"If the money is good enough for me to spend, it's good enough for me to earn," said Hal Surtaine a little grandiloquently.

"Humph! Well, the business is a big success, and I want you to be a big success. But that doesn't mean that I want to combine the two. Isn't there anything else you've ever thought of turning to?"

"I've got something of a leaning toward your profession, Dad."

"My prof—oh, you mean medicine."

"Yes."

"Nothing in it. Doctors are a lot of prejudiced pedants and hypocrites. Not one in a thousand is more than an inch wide. What started you on that?"

"I hardly know. It was just a notion. I think the scientific and sociological side is what appeals to me. But my interest is only theoretical."
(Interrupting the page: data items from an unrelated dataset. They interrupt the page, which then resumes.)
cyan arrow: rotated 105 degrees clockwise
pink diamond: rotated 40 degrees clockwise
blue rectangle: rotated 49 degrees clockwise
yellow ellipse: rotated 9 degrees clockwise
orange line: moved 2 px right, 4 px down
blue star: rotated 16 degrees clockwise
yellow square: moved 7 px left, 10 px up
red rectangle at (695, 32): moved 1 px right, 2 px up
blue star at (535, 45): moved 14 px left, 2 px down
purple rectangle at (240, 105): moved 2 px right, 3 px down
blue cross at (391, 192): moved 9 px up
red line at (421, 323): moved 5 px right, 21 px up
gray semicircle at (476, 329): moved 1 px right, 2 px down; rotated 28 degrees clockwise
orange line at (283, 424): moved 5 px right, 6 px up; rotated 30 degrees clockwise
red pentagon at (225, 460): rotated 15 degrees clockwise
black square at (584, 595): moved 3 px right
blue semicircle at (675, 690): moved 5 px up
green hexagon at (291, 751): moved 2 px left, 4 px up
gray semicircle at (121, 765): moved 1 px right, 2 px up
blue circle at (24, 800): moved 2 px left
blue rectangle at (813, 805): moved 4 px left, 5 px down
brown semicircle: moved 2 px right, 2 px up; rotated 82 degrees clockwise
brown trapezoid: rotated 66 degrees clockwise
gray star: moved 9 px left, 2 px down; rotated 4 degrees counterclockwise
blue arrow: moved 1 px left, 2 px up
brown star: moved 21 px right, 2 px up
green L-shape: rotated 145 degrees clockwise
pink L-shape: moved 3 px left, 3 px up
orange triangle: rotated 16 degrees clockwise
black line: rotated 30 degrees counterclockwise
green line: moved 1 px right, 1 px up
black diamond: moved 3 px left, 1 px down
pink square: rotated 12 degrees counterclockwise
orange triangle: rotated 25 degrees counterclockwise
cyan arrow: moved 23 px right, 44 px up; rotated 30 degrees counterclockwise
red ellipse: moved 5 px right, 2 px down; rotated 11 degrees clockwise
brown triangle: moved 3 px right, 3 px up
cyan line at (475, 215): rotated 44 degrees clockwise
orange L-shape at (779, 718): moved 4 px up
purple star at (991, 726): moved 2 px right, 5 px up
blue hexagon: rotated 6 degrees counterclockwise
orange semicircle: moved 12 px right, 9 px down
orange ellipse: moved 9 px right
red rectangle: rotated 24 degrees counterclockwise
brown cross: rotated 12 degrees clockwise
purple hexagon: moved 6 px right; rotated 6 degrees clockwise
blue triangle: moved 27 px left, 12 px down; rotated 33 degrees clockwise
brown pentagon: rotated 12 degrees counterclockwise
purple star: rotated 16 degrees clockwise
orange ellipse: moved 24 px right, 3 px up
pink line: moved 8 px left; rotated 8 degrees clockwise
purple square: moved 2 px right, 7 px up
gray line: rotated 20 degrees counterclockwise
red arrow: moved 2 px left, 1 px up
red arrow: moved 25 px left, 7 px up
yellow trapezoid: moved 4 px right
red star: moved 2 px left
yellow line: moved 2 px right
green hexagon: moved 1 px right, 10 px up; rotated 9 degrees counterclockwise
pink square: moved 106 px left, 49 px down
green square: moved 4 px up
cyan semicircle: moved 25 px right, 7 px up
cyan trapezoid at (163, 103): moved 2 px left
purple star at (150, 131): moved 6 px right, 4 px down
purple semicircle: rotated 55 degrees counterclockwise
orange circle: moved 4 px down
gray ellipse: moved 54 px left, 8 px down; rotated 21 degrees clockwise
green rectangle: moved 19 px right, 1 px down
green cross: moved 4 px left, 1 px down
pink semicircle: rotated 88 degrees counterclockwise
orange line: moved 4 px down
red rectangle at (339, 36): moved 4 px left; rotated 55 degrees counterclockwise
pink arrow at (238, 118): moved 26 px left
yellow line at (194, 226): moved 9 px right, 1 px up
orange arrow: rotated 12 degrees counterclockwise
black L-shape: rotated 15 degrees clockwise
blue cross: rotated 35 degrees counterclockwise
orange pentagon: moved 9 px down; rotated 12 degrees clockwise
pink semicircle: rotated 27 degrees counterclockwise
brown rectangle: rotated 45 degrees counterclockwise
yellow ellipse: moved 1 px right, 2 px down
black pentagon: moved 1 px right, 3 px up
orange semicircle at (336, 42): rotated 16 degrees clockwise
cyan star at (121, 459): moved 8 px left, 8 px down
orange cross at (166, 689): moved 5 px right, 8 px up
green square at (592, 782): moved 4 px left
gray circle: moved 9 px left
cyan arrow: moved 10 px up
"That's very well for a hobby. Not as a profession. Here we are, half an hour late, as usual."

The sudden and violent bite of the brakes, a characteristic operation of that mummy among railroads, the Mid-State and Great Muddy River, commonly known as the "Mid-and-Mud," flung forward in an involuntary plunge the incautious who had arisen to look after their things. Hal Surtaine found himself supporting the weight of a fortuitous citizen who had just made his way up the aisle.

"Thank you," said the stranger in a dry voice. "You're the prodigal son of whom we've heard such glowing forecast, I presume."